What needs to be done: Please restate, word for word, the lines below that begin at the one with "wrist: (401, 263)" and end at the one with "ring mcp: (353, 181)". Leave out all other lines.

Images with pose keypoints:
_ _ _ _ _

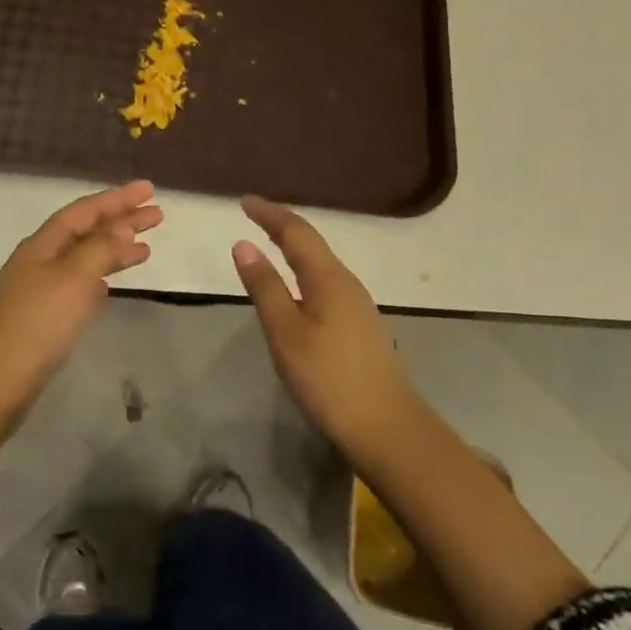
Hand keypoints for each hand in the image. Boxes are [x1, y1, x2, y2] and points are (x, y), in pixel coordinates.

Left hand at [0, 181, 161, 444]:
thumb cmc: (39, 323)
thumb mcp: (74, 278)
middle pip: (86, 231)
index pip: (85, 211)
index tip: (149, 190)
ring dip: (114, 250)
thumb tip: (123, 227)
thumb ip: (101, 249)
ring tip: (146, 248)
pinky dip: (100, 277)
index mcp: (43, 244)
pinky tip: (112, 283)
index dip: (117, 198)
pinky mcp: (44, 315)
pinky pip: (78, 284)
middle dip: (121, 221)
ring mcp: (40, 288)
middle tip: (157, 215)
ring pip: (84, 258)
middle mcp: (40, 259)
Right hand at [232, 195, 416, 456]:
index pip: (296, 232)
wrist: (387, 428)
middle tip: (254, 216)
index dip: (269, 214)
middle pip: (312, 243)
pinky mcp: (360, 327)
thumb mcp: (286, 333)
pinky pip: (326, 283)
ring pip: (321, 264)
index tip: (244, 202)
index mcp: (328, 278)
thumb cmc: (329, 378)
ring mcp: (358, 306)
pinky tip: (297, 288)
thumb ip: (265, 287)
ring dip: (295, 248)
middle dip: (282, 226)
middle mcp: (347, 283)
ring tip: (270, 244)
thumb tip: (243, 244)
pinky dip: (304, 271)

_ _ _ _ _

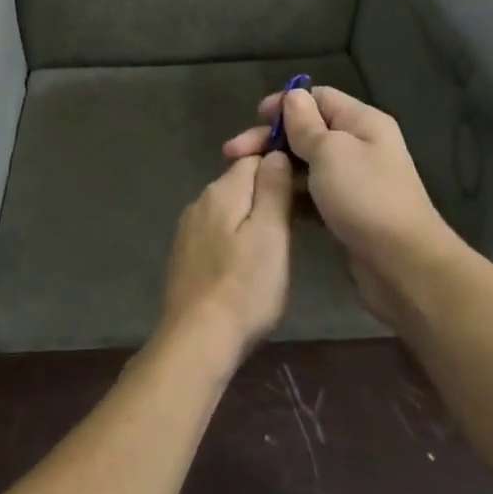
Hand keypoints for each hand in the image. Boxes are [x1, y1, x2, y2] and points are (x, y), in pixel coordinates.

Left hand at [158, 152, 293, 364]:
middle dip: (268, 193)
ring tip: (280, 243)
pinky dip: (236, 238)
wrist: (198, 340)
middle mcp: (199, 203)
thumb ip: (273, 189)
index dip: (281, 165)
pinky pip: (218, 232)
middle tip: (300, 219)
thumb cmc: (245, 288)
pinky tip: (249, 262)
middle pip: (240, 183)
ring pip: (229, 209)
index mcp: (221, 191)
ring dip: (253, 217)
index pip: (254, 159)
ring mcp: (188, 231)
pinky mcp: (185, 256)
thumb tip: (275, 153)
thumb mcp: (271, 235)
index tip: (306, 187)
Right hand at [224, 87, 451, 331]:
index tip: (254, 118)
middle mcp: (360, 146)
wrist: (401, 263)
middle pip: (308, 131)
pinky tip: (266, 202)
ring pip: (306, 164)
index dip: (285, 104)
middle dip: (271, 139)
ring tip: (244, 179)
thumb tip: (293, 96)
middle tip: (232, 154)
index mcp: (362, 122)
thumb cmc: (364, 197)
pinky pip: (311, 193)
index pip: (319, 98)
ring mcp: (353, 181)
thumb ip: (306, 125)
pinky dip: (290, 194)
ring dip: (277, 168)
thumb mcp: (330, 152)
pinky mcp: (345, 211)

_ _ _ _ _

Exercise output:
wrist: (401, 263)
middle pip: (308, 131)
pinky tip: (266, 202)
ring pip: (306, 164)
index dip: (285, 104)
middle dip: (271, 139)
ring tip: (244, 179)
thumb tip: (293, 96)
middle tip: (232, 154)
index mcp: (362, 122)
thumb cmc: (364, 197)
pinky pip: (311, 193)
index pip: (319, 98)
ring mcp: (353, 181)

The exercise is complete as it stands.